Children can gain an understanding of farming techniques, planting, growing, harvesting, food, local history, and fun while Down on the Farm!

Friends of Danada provides guided field trips for primary grade school students, scouts, and interested groups to the Danada Model Farm with an optional self-guided stop at the Equestrian Center. Students can enjoy a wagon ride to the Danada Model Farm and an opportunity to learn firsthand about crops of corn and soybeans, farming methods of the 1950s and 1960s, as well as history of Dan and Ada Rice (Danada) and their equestrian connection. The Down on the Farm program has become extremely popular with area schools, drawing 300 to 400 students each year. The program is offered for a nominal fee and is open to all interested groups, schools and organizations.

  • Farming, Food, and Rice Family History

    • Students will learn about farming practices, how to grow crops, what products are made with corn, and the importance of agriculture in their daily lives. Additionally, children are encouraged to read labels on food products and learn what goes into the products that they are consuming so that they can make healthy choices.

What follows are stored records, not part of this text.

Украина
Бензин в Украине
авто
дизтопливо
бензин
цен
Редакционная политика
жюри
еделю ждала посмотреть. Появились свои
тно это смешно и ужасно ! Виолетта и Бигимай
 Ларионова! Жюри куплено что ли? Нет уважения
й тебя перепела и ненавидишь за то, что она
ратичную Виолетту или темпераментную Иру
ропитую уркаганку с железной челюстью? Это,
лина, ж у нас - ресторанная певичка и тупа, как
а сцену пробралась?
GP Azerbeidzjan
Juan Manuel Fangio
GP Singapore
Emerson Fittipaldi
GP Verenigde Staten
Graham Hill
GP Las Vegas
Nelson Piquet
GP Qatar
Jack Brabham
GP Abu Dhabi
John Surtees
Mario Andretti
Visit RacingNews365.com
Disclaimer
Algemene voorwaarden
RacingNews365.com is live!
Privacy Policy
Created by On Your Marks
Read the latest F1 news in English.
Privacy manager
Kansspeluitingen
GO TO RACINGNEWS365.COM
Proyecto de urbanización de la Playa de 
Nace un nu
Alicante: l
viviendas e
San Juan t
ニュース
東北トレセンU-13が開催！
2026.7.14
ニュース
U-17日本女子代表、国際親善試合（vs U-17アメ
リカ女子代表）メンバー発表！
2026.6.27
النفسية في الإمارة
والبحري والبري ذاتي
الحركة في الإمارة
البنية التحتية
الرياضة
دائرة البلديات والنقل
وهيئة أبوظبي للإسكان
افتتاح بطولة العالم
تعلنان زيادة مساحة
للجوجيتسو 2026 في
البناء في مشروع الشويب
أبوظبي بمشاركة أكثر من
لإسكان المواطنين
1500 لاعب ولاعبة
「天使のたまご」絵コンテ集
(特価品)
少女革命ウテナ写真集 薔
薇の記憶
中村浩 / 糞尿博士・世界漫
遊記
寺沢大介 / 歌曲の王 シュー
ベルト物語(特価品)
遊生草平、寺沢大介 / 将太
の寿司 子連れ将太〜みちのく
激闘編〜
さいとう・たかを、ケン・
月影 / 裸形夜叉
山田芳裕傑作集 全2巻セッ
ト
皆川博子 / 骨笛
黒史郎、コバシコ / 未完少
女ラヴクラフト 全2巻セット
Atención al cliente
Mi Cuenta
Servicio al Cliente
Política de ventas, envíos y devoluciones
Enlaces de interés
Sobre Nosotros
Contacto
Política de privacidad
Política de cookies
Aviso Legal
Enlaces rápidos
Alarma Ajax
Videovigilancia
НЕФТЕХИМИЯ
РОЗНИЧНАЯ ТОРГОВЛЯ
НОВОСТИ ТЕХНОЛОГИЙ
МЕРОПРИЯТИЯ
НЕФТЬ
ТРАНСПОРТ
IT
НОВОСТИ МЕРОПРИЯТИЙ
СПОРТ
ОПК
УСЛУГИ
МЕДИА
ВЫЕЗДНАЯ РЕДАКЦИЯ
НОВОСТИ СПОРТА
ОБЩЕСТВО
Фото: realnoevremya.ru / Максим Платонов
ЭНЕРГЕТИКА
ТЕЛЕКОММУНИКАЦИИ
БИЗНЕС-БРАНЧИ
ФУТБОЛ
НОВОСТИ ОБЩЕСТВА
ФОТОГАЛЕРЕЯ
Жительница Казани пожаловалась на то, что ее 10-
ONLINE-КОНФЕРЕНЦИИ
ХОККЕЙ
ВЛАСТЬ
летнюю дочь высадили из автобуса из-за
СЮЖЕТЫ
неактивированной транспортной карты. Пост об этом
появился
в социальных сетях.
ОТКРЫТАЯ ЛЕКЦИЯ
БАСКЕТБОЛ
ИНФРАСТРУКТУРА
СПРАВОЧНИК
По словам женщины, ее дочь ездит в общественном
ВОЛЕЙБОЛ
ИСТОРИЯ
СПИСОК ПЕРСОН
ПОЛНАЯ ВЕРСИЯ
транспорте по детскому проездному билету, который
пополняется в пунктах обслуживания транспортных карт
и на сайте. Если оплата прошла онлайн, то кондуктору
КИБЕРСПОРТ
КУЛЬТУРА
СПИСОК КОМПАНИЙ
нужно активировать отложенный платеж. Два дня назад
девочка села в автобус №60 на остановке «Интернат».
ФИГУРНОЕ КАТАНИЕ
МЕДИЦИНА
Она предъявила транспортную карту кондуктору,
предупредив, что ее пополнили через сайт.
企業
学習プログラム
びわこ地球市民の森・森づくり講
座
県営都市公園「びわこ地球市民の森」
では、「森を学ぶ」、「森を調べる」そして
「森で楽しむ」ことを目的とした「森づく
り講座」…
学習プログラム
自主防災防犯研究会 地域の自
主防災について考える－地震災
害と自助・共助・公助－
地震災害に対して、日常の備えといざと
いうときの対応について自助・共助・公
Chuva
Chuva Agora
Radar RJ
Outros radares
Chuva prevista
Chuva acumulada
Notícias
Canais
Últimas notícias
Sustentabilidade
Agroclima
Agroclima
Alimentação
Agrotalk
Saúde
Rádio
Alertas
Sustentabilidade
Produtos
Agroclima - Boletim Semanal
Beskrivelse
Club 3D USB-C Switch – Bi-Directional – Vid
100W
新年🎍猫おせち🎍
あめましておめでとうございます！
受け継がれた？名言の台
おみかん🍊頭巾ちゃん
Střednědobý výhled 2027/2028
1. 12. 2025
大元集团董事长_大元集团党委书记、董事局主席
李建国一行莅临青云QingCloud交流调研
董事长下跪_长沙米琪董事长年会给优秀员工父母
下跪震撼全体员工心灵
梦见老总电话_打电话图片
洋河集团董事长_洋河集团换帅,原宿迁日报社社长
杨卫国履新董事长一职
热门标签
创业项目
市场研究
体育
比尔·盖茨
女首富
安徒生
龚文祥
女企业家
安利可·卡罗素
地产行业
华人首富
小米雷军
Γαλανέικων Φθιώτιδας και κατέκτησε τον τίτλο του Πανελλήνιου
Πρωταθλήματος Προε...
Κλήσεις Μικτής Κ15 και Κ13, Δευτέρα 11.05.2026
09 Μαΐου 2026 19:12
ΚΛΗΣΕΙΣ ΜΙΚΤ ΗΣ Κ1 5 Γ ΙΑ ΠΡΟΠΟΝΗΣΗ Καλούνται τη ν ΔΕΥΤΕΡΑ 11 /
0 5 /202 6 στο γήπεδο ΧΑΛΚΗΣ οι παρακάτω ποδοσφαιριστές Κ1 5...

    • Students will also learn about Dan and Ada Rice, their philanthropic efforts locally and throughout Chicagoland and their impact on local farming and their love of thoroughbred horses.

  • Optional visit at the Danada Equestrian Center barn

    • Visitors can choose to make a stop at the Danada Equestrian Center where the students can see the horses in the barn and in the paddocks including formally wild mustangs and draft horses.

    • Ada Rice loved horses and erected a racetrack, starting gate and Kentucky style Barn for her horses. Lucky Debonair was a 1965 Kentucky Derby winner raised here in Wheaton.